The PL-4 (霹雳-4 (Pī Lì-4, Thunderbolt-4)) was an air-to-air missile (AAM) developed by the People's Republic of China. It was designed by the 612 Research Institute and the Zhuzhou Aeroengine factory. The first version, the PL-4A, was China's first semi-active radar homing (SARH) AAM. It was developed into the infrared homing PL-4B.

==Development==
The development program of PL-4 started in March 1966. The design may have been influenced by American AIM-7D Sparrow wreckage from the Vietnam War. Prototype ground-testing to the original 1960s requirements was completed in November 1980, with the second phase of development starting in July 1981. The program was canceled in 1984 due to obsolescence and, with the normalization of relations with the United States - the availability of modern Western weapons.
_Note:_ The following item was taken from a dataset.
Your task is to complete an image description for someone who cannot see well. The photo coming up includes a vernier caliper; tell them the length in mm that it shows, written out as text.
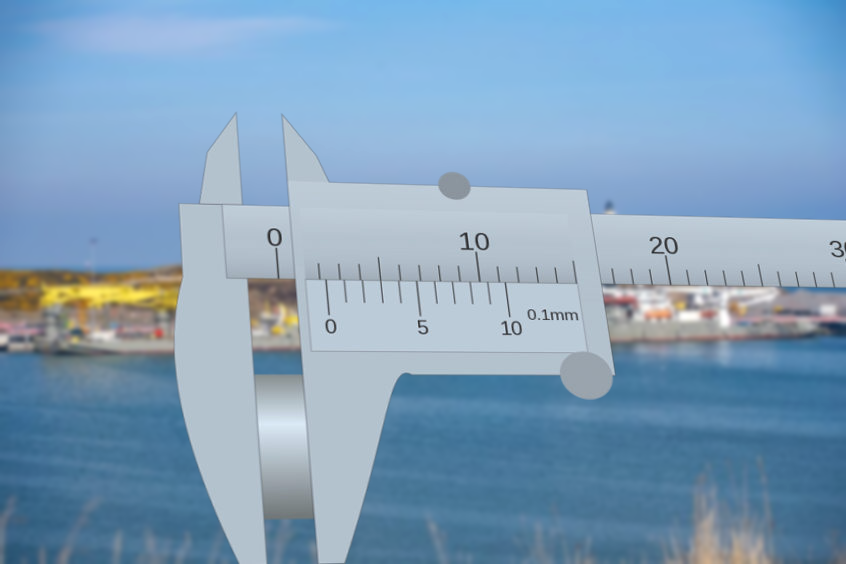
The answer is 2.3 mm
The PL-4 was intended to arm the Chengdu J-9 - which was canceled in 1980 - and then the Shenyang J-8II. Issues with the J-8II's Type 208 radar limited SARH performance, and the missile's cancellation severely affected the aircraft's development.

==Variants==
- PL-4A
SARH version
- PL-4B
IRH version
- Fenglei-7 (风雷-7)
Anti-radiation missile based on PL-4, with technologies reverse-engineered from AGM-45 Shrike collected from Vietnam War. It was developed between 1977 and 1984 but was eventually canceled.